In Honor of Pat Tadina

A Great American Soldier

November Company Rangers

A LRRP, LRP and Ranger legend has gone home today.

At 44 continuous months, Pat was the longest continuously serving Ranger in Vietnam. 

Fluent in Vietnamese, Pat was known to dress in the clothes, uniforms and weapons of the enemy, and (leaving his team not far away) walk into their camps or ambushes, talk to them, then initiate an attack. He was and remains a real legendary warrior.

From the National Infantry Museum: “When SSG Patrick Tadina arrived in Vietnam, he didn’t look tough enough to be a member of the elite United States Army Rangers.
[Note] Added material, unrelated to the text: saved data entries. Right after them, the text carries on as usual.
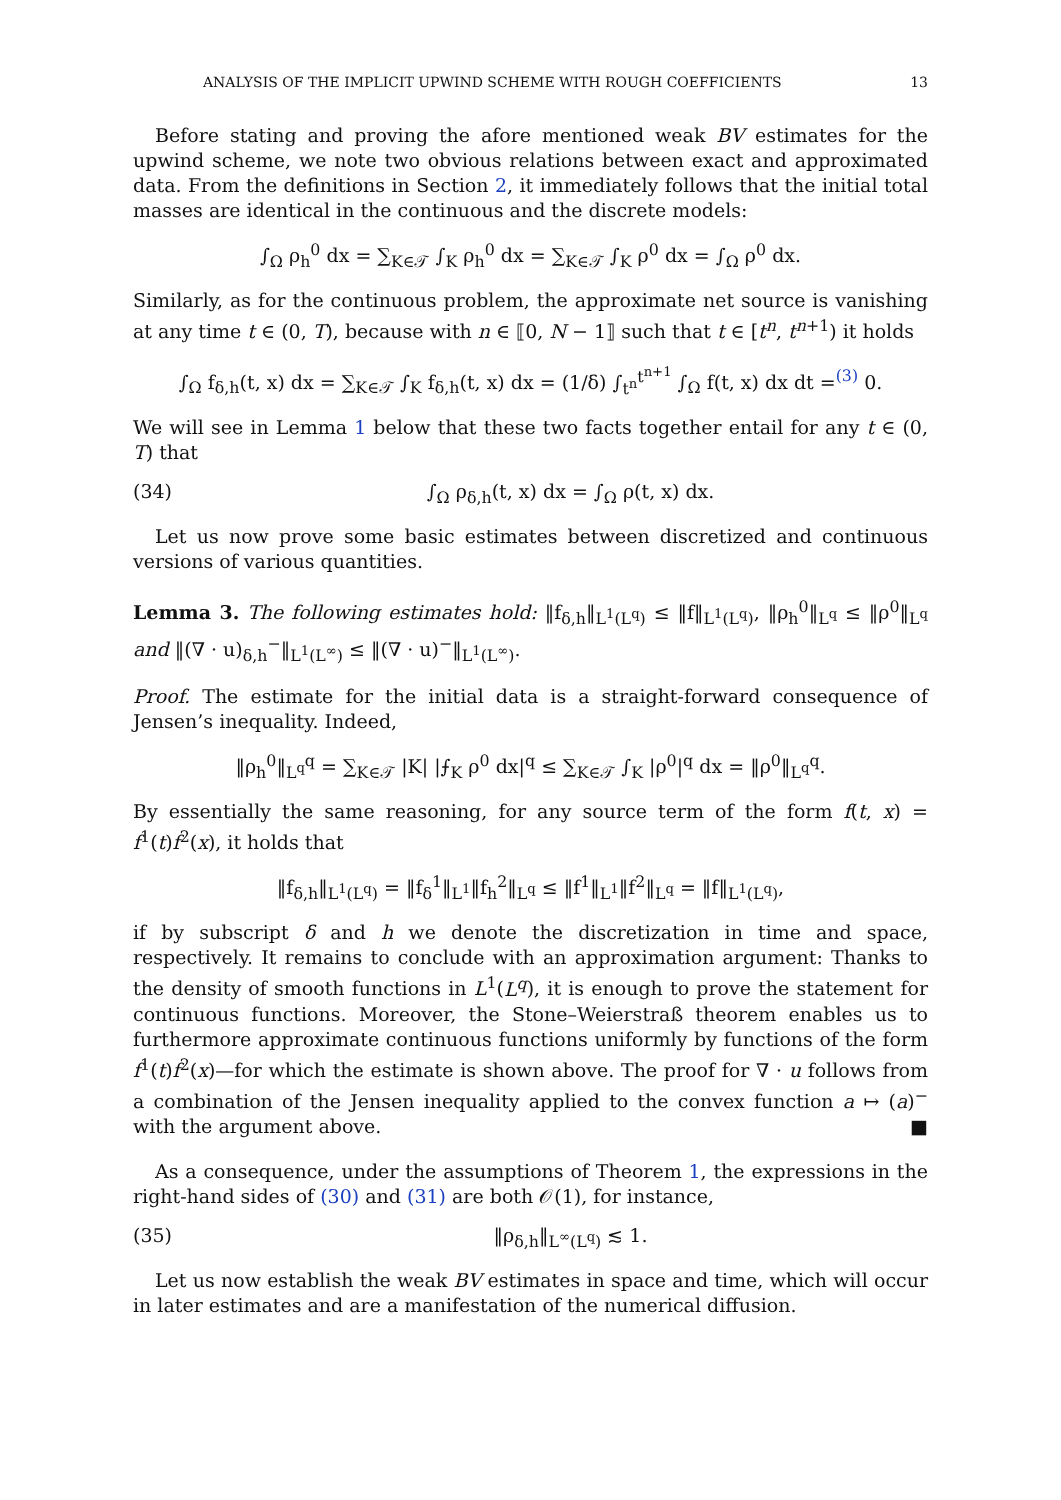ANALYSIS OF THE IMPLICIT UPWIND SCHEME WITH ROUGH COEFFICIENTS 13
Before stating and proving the afore mentioned weak BV estimates for the upwind scheme, we note two obvious relations between exact and approximated data. From the definitions in Section 2, it immediately follows that the initial total masses are identical in the continuous and the discrete models:
∫<sub>Ω</sub> ρ<sub>h</sub><sup>0</sup> dx = ∑<sub>K∈𝒯</sub> ∫<sub>K</sub> ρ<sub>h</sub><sup>0</sup> dx = ∑<sub>K∈𝒯</sub> ∫<sub>K</sub> ρ<sup>0</sup> dx = ∫<sub>Ω</sub> ρ<sup>0</sup> dx.
Similarly, as for the continuous problem, the approximate net source is vanishing at any time t ∈ (0, T), because with n ∈ ⟦0, N − 1⟧ such that t ∈ [t<sup>n</sup>, t<sup>n+1</sup>) it holds
∫<sub>Ω</sub> f<sub>δ,h</sub>(t, x) dx = ∑<sub>K∈𝒯</sub> ∫<sub>K</sub> f<sub>δ,h</sub>(t, x) dx = (1/δ) ∫<sub>t<sup>n</sup></sub><sup>t<sup>n+1</sup></sup> ∫<sub>Ω</sub> f(t, x) dx dt =<sup>(3)</sup> 0.
We will see in Lemma 1 below that these two facts together entail for any t ∈ (0, T) that
(34) ∫<sub>Ω</sub> ρ<sub>δ,h</sub>(t, x) dx = ∫<sub>Ω</sub> ρ(t, x) dx.
Let us now prove some basic estimates between discretized and continuous versions of various quantities.
Lemma 3. The following estimates hold: ‖f<sub>δ,h</sub>‖<sub>L<sup>1</sup>(L<sup>q</sup>)</sub> ≤ ‖f‖<sub>L<sup>1</sup>(L<sup>q</sup>)</sub>, ‖ρ<sub>h</sub><sup>0</sup>‖<sub>L<sup>q</sup></sub> ≤ ‖ρ<sup>0</sup>‖<sub>L<sup>q</sup></sub> and ‖(∇ · u)<sub>δ,h</sub><sup>−</sup>‖<sub>L<sup>1</sup>(L<sup>∞</sup>)</sub> ≤ ‖(∇ · u)<sup>−</sup>‖<sub>L<sup>1</sup>(L<sup>∞</sup>)</sub>.
Proof. The estimate for the initial data is a straight-forward consequence of Jensen’s inequality. Indeed,
‖ρ<sub>h</sub><sup>0</sup>‖<sub>L<sup>q</sup></sub><sup>q</sup> = ∑<sub>K∈𝒯</sub> |K| |⨍<sub>K</sub> ρ<sup>0</sup> dx|<sup>q</sup> ≤ ∑<sub>K∈𝒯</sub> ∫<sub>K</sub> |ρ<sup>0</sup>|<sup>q</sup> dx = ‖ρ<sup>0</sup>‖<sub>L<sup>q</sup></sub><sup>q</sup>.
By essentially the same reasoning, for any source term of the form f(t, x) = f<sup>1</sup>(t)f<sup>2</sup>(x), it holds that
‖f<sub>δ,h</sub>‖<sub>L<sup>1</sup>(L<sup>q</sup>)</sub> = ‖f<sub>δ</sub><sup>1</sup>‖<sub>L<sup>1</sup></sub>‖f<sub>h</sub><sup>2</sup>‖<sub>L<sup>q</sup></sub> ≤ ‖f<sup>1</sup>‖<sub>L<sup>1</sup></sub>‖f<sup>2</sup>‖<sub>L<sup>q</sup></sub> = ‖f‖<sub>L<sup>1</sup>(L<sup>q</sup>)</sub>,
if by subscript δ and h we denote the discretization in time and space, respectively. It remains to conclude with an approximation argument: Thanks to the density of smooth functions in L<sup>1</sup>(L<sup>q</sup>), it is enough to prove the statement for continuous functions. Moreover, the Stone–Weierstraß theorem enables us to furthermore approximate continuous functions uniformly by functions of the form f<sup>1</sup>(t)f<sup>2</sup>(x)—for which the estimate is shown above. The proof for ∇ · u follows from a combination of the Jensen inequality applied to the convex function a ↦ (a)<sup>−</sup> with the argument above. ■
As a consequence, under the assumptions of Theorem 1, the expressions in the right-hand sides of (30) and (31) are both 𝒪(1), for instance,
(35) ‖ρ<sub>δ,h</sub>‖<sub>L<sup>∞</sup>(L<sup>q</sup>)</sub> ≲ 1.
Let us now establish the weak BV estimates in space and time, which will occur in later estimates and are a manifestation of the numerical diffusion.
The paratrooper from Honolulu, Hawaii was quiet and soft-spoken and stood at five foot five. He only weighed 130 pounds. But both he and his exploits are legends in the Ranger world, where the motto is “Rangers Lead the Way.”

For more than five years, frequently dressed as a North Vietnamese soldier in either black pajamas or NVA khakis, with a floppy hat and sandals, Tadina led long-range patrols deep into North Vietnamese territory on raids and reconnaissance. These patrols were small and able to stay undetected for long periods of time. He also carried a 60 pound rucksack and a communist rifle. Because he was able to pull off the look of a North Vietnamese soldier, enemy troops relaxed when they saw him. He would quickly get off a round, killing enemy troops.

His service made him the longest continuously serving Ranger in Vietnam. While a team leader in Vietnam, he never lost a man.

Never.

Tadina had served the in the Dominican Republic before going to Vietnam. After the Vietnam War, he stayed in the military and went on to serve in Desert Storm. He retired as a Command Sergeant Major, the Army’s highest enlisted rank, and in 1995, he was inducted into the Ranger Hall of Fame. During his years of service he received two Silver Stars, 10 Bronze Stars and three Purple Hearts.

Rangers lead the way – and Patrick Tadina lived up to that motto … this is what Honor looks like.”